BEGIN Records
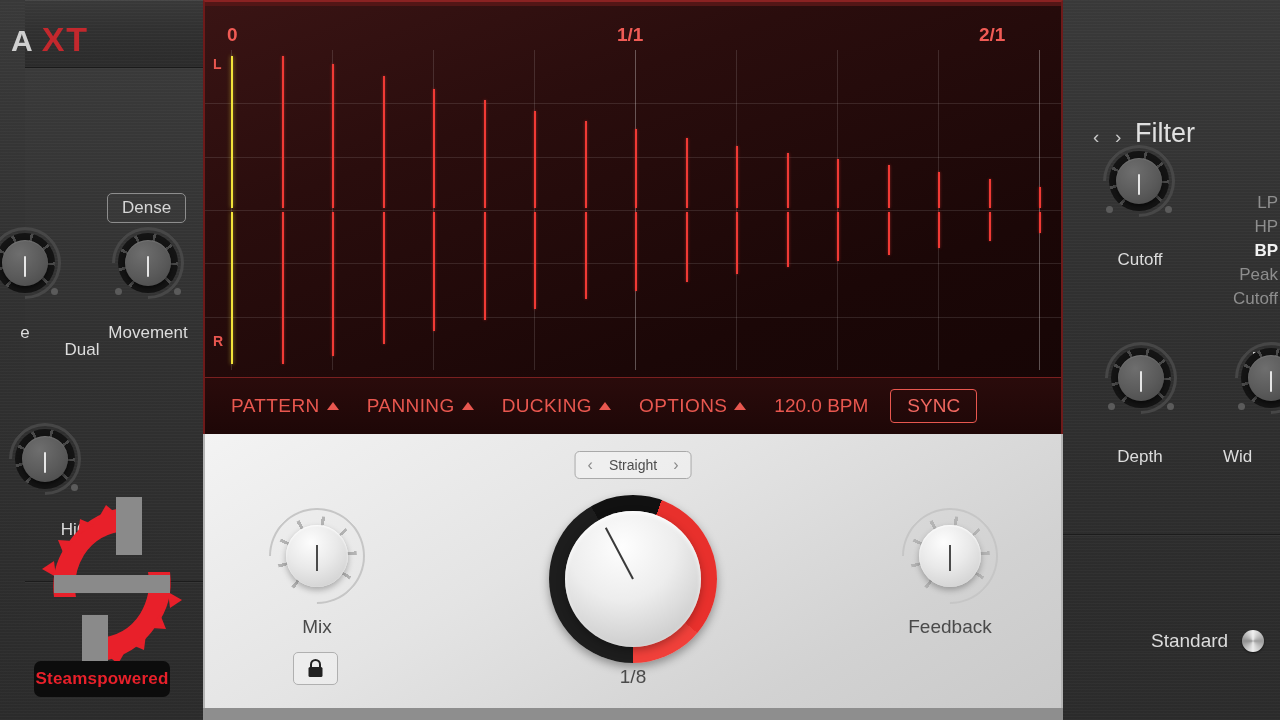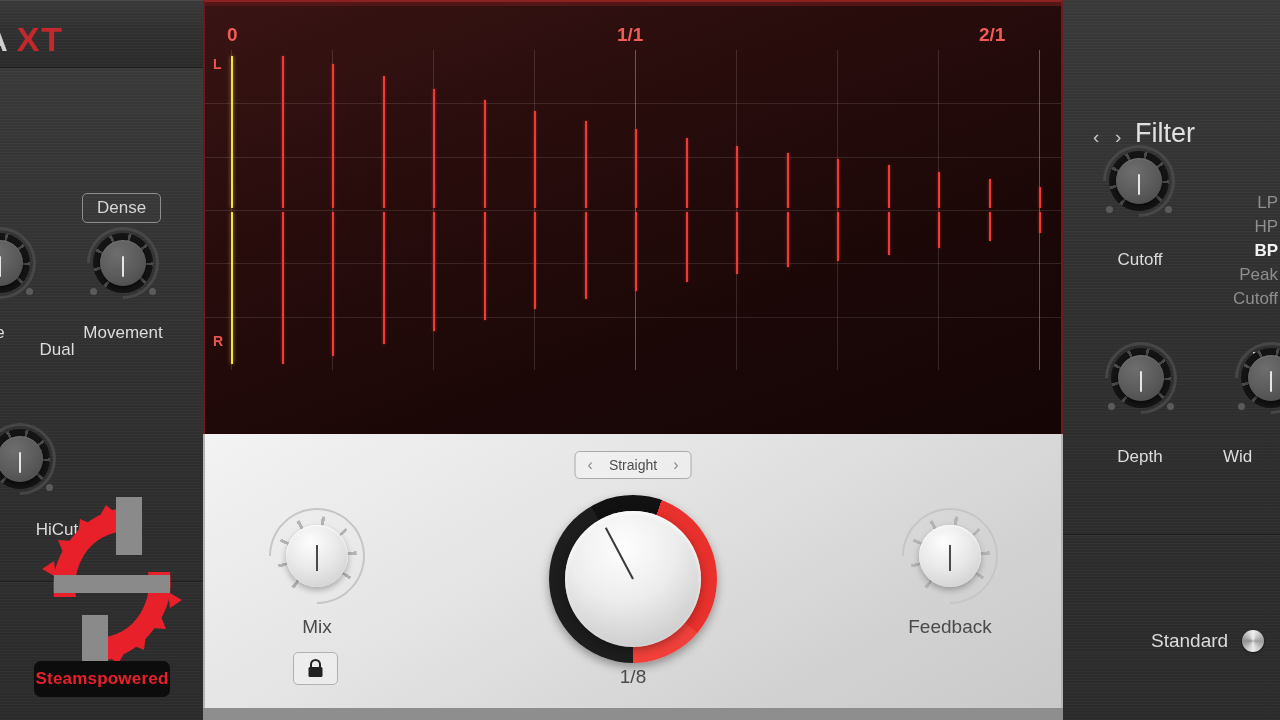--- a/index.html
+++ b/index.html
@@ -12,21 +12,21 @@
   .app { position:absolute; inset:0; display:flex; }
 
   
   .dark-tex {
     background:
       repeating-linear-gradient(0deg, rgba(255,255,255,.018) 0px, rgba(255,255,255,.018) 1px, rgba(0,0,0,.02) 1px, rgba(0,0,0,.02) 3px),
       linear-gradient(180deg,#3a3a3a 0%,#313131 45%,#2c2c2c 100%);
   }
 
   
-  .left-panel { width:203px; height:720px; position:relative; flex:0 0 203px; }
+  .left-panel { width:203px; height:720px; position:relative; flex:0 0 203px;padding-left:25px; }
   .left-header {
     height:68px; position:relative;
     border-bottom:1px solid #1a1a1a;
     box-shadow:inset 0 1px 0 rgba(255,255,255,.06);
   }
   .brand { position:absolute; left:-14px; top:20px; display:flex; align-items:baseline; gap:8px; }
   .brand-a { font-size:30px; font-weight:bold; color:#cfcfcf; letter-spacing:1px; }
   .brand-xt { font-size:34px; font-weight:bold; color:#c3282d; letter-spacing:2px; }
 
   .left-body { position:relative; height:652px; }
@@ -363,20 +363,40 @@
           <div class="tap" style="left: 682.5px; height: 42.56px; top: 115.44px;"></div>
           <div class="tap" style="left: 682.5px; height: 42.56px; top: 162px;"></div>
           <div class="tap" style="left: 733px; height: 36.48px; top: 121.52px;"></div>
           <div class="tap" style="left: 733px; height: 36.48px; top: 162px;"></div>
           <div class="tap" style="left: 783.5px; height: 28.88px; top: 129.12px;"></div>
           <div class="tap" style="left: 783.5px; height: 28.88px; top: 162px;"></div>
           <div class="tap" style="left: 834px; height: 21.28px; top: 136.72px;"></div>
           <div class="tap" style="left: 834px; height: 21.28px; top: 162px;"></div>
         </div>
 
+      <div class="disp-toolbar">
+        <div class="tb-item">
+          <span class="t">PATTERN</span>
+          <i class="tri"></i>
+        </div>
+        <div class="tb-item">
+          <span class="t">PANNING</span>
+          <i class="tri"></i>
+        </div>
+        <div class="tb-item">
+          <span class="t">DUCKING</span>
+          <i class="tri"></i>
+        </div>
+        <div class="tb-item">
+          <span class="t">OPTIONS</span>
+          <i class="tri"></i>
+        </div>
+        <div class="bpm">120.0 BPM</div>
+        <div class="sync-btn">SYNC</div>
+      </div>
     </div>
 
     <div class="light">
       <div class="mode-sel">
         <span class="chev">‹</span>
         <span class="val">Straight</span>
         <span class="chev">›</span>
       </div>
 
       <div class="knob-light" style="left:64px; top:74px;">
END Records
= What is being asked =
An exact copy of the data is required, with the pictures excluded.

= Solution to the exercise =
--- a/index.html
+++ b/index.html
@@ -12,21 +12,21 @@
   .app { position:absolute; inset:0; display:flex; }
 
   
   .dark-tex {
     background:
       repeating-linear-gradient(0deg, rgba(255,255,255,.018) 0px, rgba(255,255,255,.018) 1px, rgba(0,0,0,.02) 1px, rgba(0,0,0,.02) 3px),
       linear-gradient(180deg,#3a3a3a 0%,#313131 45%,#2c2c2c 100%);
   }
 
   
-  .left-panel { width:203px; height:720px; position:relative; flex:0 0 203px; }
+  .left-panel { width:203px; height:720px; position:relative; flex:0 0 203px;padding-left:25px; }
   .left-header {
     height:68px; position:relative;
     border-bottom:1px solid #1a1a1a;
     box-shadow:inset 0 1px 0 rgba(255,255,255,.06);
   }
   .brand { position:absolute; left:-14px; top:20px; display:flex; align-items:baseline; gap:8px; }
   .brand-a { font-size:30px; font-weight:bold; color:#cfcfcf; letter-spacing:1px; }
   .brand-xt { font-size:34px; font-weight:bold; color:#c3282d; letter-spacing:2px; }
 
   .left-body { position:relative; height:652px; }
@@ -363,20 +363,40 @@
           <div class="tap" style="left: 682.5px; height: 42.56px; top: 115.44px;"></div>
           <div class="tap" style="left: 682.5px; height: 42.56px; top: 162px;"></div>
           <div class="tap" style="left: 733px; height: 36.48px; top: 121.52px;"></div>
           <div class="tap" style="left: 733px; height: 36.48px; top: 162px;"></div>
           <div class="tap" style="left: 783.5px; height: 28.88px; top: 129.12px;"></div>
           <div class="tap" style="left: 783.5px; height: 28.88px; top: 162px;"></div>
           <div class="tap" style="left: 834px; height: 21.28px; top: 136.72px;"></div>
           <div class="tap" style="left: 834px; height: 21.28px; top: 162px;"></div>
         </div>
 
+      <div class="disp-toolbar">
+        <div class="tb-item">
+          <span class="t">PATTERN</span>
+          <i class="tri"></i>
+        </div>
+        <div class="tb-item">
+          <span class="t">PANNING</span>
+          <i class="tri"></i>
+        </div>
+        <div class="tb-item">
+          <span class="t">DUCKING</span>
+          <i class="tri"></i>
+        </div>
+        <div class="tb-item">
+          <span class="t">OPTIONS</span>
+          <i class="tri"></i>
+        </div>
+        <div class="bpm">120.0 BPM</div>
+        <div class="sync-btn">SYNC</div>
+      </div>
     </div>
 
     <div class="light">
       <div class="mode-sel">
         <span class="chev">‹</span>
         <span class="val">Straight</span>
         <span class="chev">›</span>
       </div>
 
       <div class="knob-light" style="left:64px; top:74px;">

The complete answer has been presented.